» **What is being asked**: Write out these lines again, replacing "62,90" with "59,90" wherever it occurs and changing nothing else. Leave the pictures out.

(Saved entries)
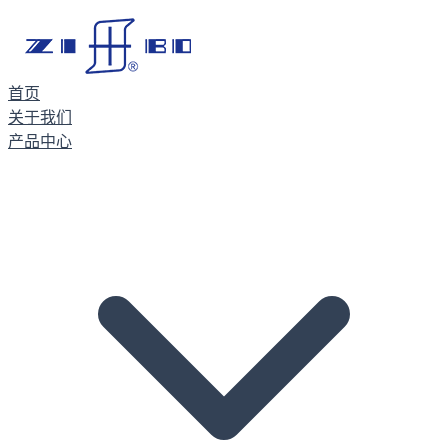
首页
关于我们
产品中心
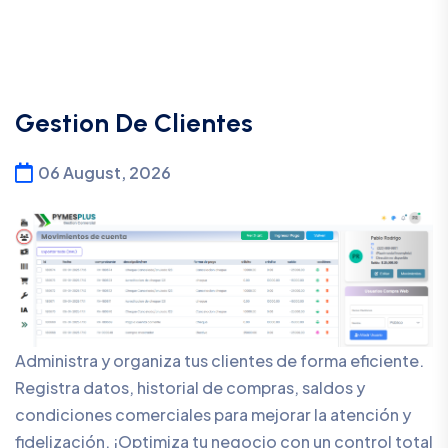
Gestion De Clientes
06 August, 2026
Administra y organiza tus clientes de forma eficiente.
Registra datos, historial de compras, saldos y
condiciones comerciales para mejorar la atención y
fidelización. ¡Optimiza tu negocio con un control total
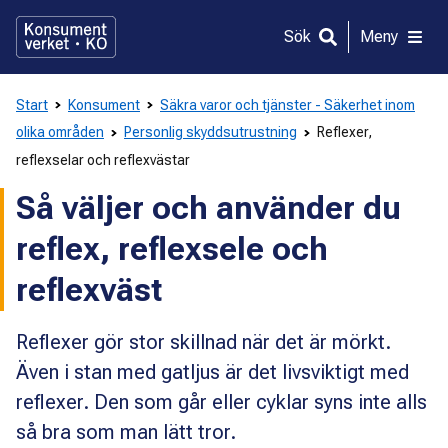
Gå
direkt
Sök
Meny
till
innehållet
Start
Konsument
Säkra varor och tjänster - Säkerhet inom
olika områden
Personlig skyddsutrustning
Reflexer,
reflexselar och reflexvästar
Så väljer och använder du
reflex, reflexsele och
reflexväst
Reflexer gör stor skillnad när det är mörkt.
Även i stan med gatljus är det livsviktigt med
reflexer. Den som går eller cyklar syns inte alls
så bra som man lätt tror.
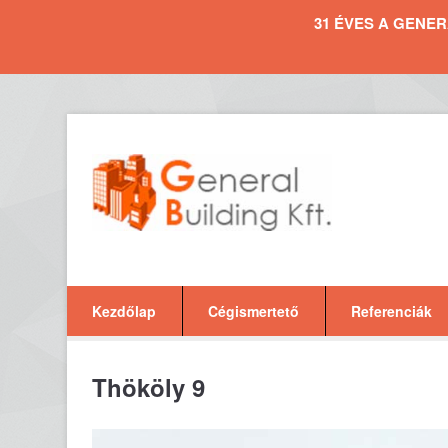
31 ÉVES A GENERAL 
Kezdőlap
Cégismertető
Referenciák
Thököly 9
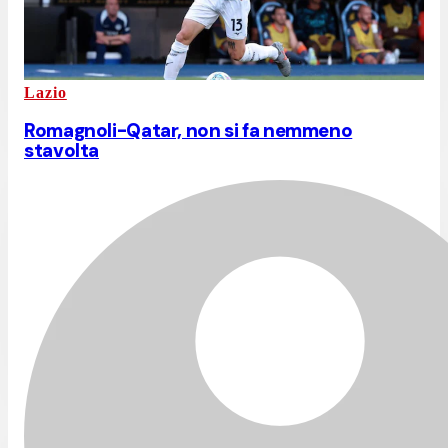
Lazio
Romagnoli-Qatar, non si fa nemmeno
stavolta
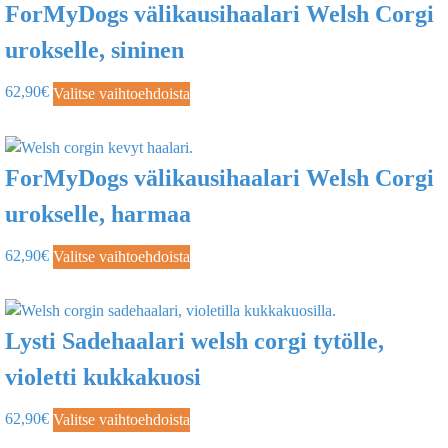
ForMyDogs välikausihaalari Welsh Corgi
urokselle, sininen
62,90
€
Valitse vaihtoehdoista
ForMyDogs välikausihaalari Welsh Corgi
urokselle, harmaa
62,90
€
Valitse vaihtoehdoista
Lysti Sadehaalari welsh corgi tytölle,
violetti kukkakuosi
62,90
€
Valitse vaihtoehdoista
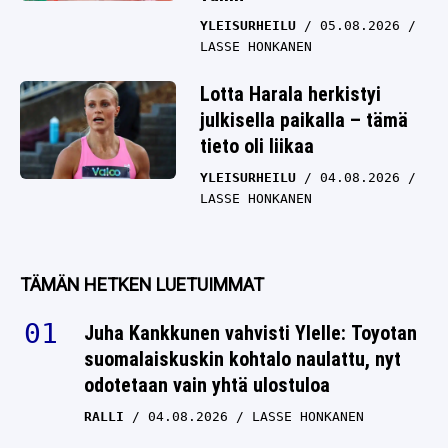
YLEISURHEILU
05.08.2026
LASSE HONKANEN
Lotta Harala herkistyi
julkisella paikalla – tämä
tieto oli liikaa
YLEISURHEILU
04.08.2026
LASSE HONKANEN
TÄMÄN HETKEN LUETUIMMAT
Juha Kankkunen vahvisti Ylelle: Toyotan
suomalaiskuskin kohtalo naulattu, nyt
odotetaan vain yhtä ulostuloa
RALLI
04.08.2026
LASSE HONKANEN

» **Solution to the exercise**:
首页
关于我们
产品中心
Gestion De Clientes
06 August, 2026
Administra y organiza tus clientes de forma eficiente.
Registra datos, historial de compras, saldos y
condiciones comerciales para mejorar la atención y
fidelización. ¡Optimiza tu negocio con un control total
Gå
direkt
Sök
Meny
till
innehållet
Start
Konsument
Säkra varor och tjänster - Säkerhet inom
olika områden
Personlig skyddsutrustning
Reflexer,
reflexselar och reflexvästar
Så väljer och använder du
reflex, reflexsele och
reflexväst
Reflexer gör stor skillnad när det är mörkt.
Även i stan med gatljus är det livsviktigt med
reflexer. Den som går eller cyklar syns inte alls
så bra som man lätt tror.
31 ÉVES A GENERAL 
Kezdőlap
Cégismertető
Referenciák
Thököly 9
Lazio
Romagnoli-Qatar, non si fa nemmeno
stavolta
ForMyDogs välikausihaalari Welsh Corgi
urokselle, sininen
59,90
€
Valitse vaihtoehdoista
ForMyDogs välikausihaalari Welsh Corgi
urokselle, harmaa
59,90
€
Valitse vaihtoehdoista
Lysti Sadehaalari welsh corgi tytölle,
violetti kukkakuosi
59,90
€
Valitse vaihtoehdoista
YLEISURHEILU
05.08.2026
LASSE HONKANEN
Lotta Harala herkistyi
julkisella paikalla – tämä
tieto oli liikaa
YLEISURHEILU
04.08.2026
LASSE HONKANEN
TÄMÄN HETKEN LUETUIMMAT
Juha Kankkunen vahvisti Ylelle: Toyotan
suomalaiskuskin kohtalo naulattu, nyt
odotetaan vain yhtä ulostuloa
RALLI
04.08.2026
LASSE HONKANEN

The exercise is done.